[Records from a data collection]
══════════
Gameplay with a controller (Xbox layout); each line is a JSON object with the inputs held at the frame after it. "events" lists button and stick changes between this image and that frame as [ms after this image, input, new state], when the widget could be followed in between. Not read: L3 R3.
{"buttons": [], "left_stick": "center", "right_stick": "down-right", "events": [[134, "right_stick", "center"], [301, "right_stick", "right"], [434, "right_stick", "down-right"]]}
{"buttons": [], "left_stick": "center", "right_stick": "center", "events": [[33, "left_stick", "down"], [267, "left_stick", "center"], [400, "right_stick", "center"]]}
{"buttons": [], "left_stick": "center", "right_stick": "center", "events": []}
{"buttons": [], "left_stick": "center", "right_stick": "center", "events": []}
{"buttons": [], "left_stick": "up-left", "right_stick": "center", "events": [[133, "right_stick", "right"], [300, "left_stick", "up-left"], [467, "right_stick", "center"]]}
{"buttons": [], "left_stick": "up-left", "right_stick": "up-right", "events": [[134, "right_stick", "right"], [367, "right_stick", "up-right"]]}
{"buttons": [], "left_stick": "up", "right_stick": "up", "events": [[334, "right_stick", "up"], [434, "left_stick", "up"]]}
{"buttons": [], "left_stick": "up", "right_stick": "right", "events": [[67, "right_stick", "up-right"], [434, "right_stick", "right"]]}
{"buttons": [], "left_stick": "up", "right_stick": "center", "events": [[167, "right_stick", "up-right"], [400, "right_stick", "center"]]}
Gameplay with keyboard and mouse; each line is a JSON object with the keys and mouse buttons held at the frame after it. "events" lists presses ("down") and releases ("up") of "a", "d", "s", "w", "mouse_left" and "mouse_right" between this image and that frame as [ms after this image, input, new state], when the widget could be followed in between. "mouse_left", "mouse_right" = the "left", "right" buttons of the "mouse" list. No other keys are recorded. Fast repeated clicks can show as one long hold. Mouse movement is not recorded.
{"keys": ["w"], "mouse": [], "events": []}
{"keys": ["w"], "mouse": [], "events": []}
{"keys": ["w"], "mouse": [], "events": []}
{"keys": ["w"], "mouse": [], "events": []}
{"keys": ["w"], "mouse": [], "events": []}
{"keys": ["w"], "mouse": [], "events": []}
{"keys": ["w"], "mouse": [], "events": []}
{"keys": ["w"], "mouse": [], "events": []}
══════════
_Requirement_.
Check every line of the entries above, and copy those that carry the string "this".

_Response area_.
Gameplay with a controller (Xbox layout); each line is a JSON object with the inputs held at the frame after it. "events" lists button and stick changes between this image and that frame as [ms after this image, input, new state], when the widget could be followed in between. Not read: L3 R3.
Gameplay with keyboard and mouse; each line is a JSON object with the keys and mouse buttons held at the frame after it. "events" lists presses ("down") and releases ("up") of "a", "d", "s", "w", "mouse_left" and "mouse_right" between this image and that frame as [ms after this image, input, new state], when the widget could be followed in between. "mouse_left", "mouse_right" = the "left", "right" buttons of the "mouse" list. No other keys are recorded. Fast repeated clicks can show as one long hold. Mouse movement is not recorded.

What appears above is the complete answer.